* [WHAT THIS TASK INVOLVES] Reproduce the material below line for line, putting "Lieferung in 24-72 Std." wherever "Versand in 24-72 Std." appears and changing nothing else.

________

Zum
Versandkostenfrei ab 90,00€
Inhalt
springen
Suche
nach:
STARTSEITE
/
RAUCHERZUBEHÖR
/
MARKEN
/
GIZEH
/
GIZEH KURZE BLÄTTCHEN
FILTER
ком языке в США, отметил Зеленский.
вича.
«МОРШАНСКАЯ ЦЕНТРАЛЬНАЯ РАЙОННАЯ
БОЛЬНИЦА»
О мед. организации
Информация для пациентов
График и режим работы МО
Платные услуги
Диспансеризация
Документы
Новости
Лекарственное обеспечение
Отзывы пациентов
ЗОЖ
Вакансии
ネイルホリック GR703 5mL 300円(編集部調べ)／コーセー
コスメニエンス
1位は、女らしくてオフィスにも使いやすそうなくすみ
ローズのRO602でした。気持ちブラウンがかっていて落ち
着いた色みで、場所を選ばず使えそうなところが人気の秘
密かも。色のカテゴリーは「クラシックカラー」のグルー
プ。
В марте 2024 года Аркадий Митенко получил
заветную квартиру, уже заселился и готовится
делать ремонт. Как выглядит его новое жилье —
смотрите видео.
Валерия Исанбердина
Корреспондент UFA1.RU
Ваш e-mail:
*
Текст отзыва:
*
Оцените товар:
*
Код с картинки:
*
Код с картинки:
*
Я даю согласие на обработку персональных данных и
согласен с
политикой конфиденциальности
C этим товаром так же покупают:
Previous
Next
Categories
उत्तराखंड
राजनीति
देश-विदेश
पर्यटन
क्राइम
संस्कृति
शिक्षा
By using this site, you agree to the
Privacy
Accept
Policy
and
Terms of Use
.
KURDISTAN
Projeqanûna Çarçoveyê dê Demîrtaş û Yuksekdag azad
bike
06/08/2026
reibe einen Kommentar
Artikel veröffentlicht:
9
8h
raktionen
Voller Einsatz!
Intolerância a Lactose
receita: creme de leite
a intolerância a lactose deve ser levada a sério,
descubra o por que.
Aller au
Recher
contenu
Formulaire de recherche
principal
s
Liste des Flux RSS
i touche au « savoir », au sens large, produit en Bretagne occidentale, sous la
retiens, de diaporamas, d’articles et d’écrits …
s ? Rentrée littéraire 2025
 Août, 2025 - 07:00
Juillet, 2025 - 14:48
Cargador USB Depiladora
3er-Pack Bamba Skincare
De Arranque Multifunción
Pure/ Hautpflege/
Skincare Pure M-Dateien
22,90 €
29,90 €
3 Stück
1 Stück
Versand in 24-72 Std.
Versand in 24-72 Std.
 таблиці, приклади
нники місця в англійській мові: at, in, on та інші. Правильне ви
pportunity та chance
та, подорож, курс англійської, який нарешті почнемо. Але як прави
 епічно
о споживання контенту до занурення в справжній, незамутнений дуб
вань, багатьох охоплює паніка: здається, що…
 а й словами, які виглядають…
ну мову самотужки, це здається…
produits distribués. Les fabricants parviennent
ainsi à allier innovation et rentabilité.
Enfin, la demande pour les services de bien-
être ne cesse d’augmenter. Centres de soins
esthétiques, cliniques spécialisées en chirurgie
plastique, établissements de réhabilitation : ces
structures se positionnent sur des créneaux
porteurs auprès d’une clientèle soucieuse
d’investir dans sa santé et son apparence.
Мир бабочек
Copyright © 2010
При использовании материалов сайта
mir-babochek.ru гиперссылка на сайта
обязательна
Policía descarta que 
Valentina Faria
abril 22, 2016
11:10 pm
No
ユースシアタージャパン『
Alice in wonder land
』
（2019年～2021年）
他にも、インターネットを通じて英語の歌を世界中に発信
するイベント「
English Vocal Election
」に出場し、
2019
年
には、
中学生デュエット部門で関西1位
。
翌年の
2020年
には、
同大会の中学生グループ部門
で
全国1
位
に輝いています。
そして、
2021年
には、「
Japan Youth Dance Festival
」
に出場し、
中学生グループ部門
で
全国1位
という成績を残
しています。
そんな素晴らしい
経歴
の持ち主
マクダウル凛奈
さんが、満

________

* [TASK OUTPUT]
Zum
Versandkostenfrei ab 90,00€
Inhalt
springen
Suche
nach:
STARTSEITE
/
RAUCHERZUBEHÖR
/
MARKEN
/
GIZEH
/
GIZEH KURZE BLÄTTCHEN
FILTER
ком языке в США, отметил Зеленский.
вича.
«МОРШАНСКАЯ ЦЕНТРАЛЬНАЯ РАЙОННАЯ
БОЛЬНИЦА»
О мед. организации
Информация для пациентов
График и режим работы МО
Платные услуги
Диспансеризация
Документы
Новости
Лекарственное обеспечение
Отзывы пациентов
ЗОЖ
Вакансии
ネイルホリック GR703 5mL 300円(編集部調べ)／コーセー
コスメニエンス
1位は、女らしくてオフィスにも使いやすそうなくすみ
ローズのRO602でした。気持ちブラウンがかっていて落ち
着いた色みで、場所を選ばず使えそうなところが人気の秘
密かも。色のカテゴリーは「クラシックカラー」のグルー
プ。
В марте 2024 года Аркадий Митенко получил
заветную квартиру, уже заселился и готовится
делать ремонт. Как выглядит его новое жилье —
смотрите видео.
Валерия Исанбердина
Корреспондент UFA1.RU
Ваш e-mail:
*
Текст отзыва:
*
Оцените товар:
*
Код с картинки:
*
Код с картинки:
*
Я даю согласие на обработку персональных данных и
согласен с
политикой конфиденциальности
C этим товаром так же покупают:
Previous
Next
Categories
उत्तराखंड
राजनीति
देश-विदेश
पर्यटन
क्राइम
संस्कृति
शिक्षा
By using this site, you agree to the
Privacy
Accept
Policy
and
Terms of Use
.
KURDISTAN
Projeqanûna Çarçoveyê dê Demîrtaş û Yuksekdag azad
bike
06/08/2026
reibe einen Kommentar
Artikel veröffentlicht:
9
8h
raktionen
Voller Einsatz!
Intolerância a Lactose
receita: creme de leite
a intolerância a lactose deve ser levada a sério,
descubra o por que.
Aller au
Recher
contenu
Formulaire de recherche
principal
s
Liste des Flux RSS
i touche au « savoir », au sens large, produit en Bretagne occidentale, sous la
retiens, de diaporamas, d’articles et d’écrits …
s ? Rentrée littéraire 2025
 Août, 2025 - 07:00
Juillet, 2025 - 14:48
Cargador USB Depiladora
3er-Pack Bamba Skincare
De Arranque Multifunción
Pure/ Hautpflege/
Skincare Pure M-Dateien
22,90 €
29,90 €
3 Stück
1 Stück
Lieferung in 24-72 Std.
Lieferung in 24-72 Std.
 таблиці, приклади
нники місця в англійській мові: at, in, on та інші. Правильне ви
pportunity та chance
та, подорож, курс англійської, який нарешті почнемо. Але як прави
 епічно
о споживання контенту до занурення в справжній, незамутнений дуб
вань, багатьох охоплює паніка: здається, що…
 а й словами, які виглядають…
ну мову самотужки, це здається…
produits distribués. Les fabricants parviennent
ainsi à allier innovation et rentabilité.
Enfin, la demande pour les services de bien-
être ne cesse d’augmenter. Centres de soins
esthétiques, cliniques spécialisées en chirurgie
plastique, établissements de réhabilitation : ces
structures se positionnent sur des créneaux
porteurs auprès d’une clientèle soucieuse
d’investir dans sa santé et son apparence.
Мир бабочек
Copyright © 2010
При использовании материалов сайта
mir-babochek.ru гиперссылка на сайта
обязательна
Policía descarta que 
Valentina Faria
abril 22, 2016
11:10 pm
No
ユースシアタージャパン『
Alice in wonder land
』
（2019年～2021年）
他にも、インターネットを通じて英語の歌を世界中に発信
するイベント「
English Vocal Election
」に出場し、
2019
年
には、
中学生デュエット部門で関西1位
。
翌年の
2020年
には、
同大会の中学生グループ部門
で
全国1
位
に輝いています。
そして、
2021年
には、「
Japan Youth Dance Festival
」
に出場し、
中学生グループ部門
で
全国1位
という成績を残
しています。
そんな素晴らしい
経歴
の持ち主
マクダウル凛奈
さんが、満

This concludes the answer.